Maybe it's time to open a new funding source before American largess runs out — this time from Russia.
Since Russia's invasion of Ukraine in February 2022, the U.S. and our democratic partners have frozen roughly $300 billion in Russian central bank assets, amounting to a little less than half of the Kremlin's foreign currency and gold reserves. Some of us have been arguing ever since that the money should be transferred to Ukraine, both as a matter of justice and as a deterrent against this kind of aggression. As former Treasury secretary Larry Summers has put it, "Bank robbers should not expect banks to honor their safe deposit boxes."
So far, the Biden administration has disagreed. "It would not be legal now in the United States for the government to seize" Russia's assets, Treasury Secretary Janet Yellen said in May 2022. The Economist magazine has argued that such measures would violate international law, and there are worries that they would also harm U.S. economic interests as foreign countries sought to de-dollarize their economies.
But those objections are themselves flimsy. A carefully argued and exhaustively researched 184-page report circulated this week among journalists, government officials and NGO leaders by the Renew Democracy Initiative shows why.
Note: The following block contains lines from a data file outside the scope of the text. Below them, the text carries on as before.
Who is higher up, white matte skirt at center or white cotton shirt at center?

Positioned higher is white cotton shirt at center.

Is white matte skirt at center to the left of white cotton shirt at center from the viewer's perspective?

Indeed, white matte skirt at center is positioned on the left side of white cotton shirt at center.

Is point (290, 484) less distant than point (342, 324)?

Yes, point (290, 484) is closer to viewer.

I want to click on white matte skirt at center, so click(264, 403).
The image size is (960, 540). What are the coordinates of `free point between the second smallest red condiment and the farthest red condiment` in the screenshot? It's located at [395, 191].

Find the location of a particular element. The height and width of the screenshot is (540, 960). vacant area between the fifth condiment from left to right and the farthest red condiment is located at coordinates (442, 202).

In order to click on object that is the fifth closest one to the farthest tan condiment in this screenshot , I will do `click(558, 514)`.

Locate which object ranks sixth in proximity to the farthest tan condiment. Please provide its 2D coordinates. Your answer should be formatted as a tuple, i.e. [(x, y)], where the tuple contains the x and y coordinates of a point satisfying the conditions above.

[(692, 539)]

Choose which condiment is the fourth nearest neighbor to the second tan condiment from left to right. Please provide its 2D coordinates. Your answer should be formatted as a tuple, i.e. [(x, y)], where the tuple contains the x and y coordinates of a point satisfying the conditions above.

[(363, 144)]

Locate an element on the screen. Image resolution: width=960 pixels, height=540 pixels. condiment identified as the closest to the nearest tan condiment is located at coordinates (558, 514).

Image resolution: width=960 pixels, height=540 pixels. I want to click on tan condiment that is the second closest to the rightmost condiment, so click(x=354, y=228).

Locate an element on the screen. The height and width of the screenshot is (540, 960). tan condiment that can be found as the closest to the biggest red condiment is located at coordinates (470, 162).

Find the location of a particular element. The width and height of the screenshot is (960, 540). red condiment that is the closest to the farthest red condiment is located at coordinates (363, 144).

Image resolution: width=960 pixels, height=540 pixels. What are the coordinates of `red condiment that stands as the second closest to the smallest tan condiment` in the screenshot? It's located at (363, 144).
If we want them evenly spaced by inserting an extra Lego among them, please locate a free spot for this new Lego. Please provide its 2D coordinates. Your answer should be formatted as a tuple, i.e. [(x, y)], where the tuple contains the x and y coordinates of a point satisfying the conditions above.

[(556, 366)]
The report's lead author is Harvard's Larry Tribe, a legendary liberal law professor with whom I disagree about many things — but not about this. (Full disclosure: I helped start the Renew Democracy Initiative six years ago and I sit on its advisory board, but I had no hand in the making or publication of the report.) The report's central conclusion is that the president has ample authority, under the 1977 International Emergency Economic Powers Act, or IEEPA, to transfer Russia's frozen assets to Ukraine.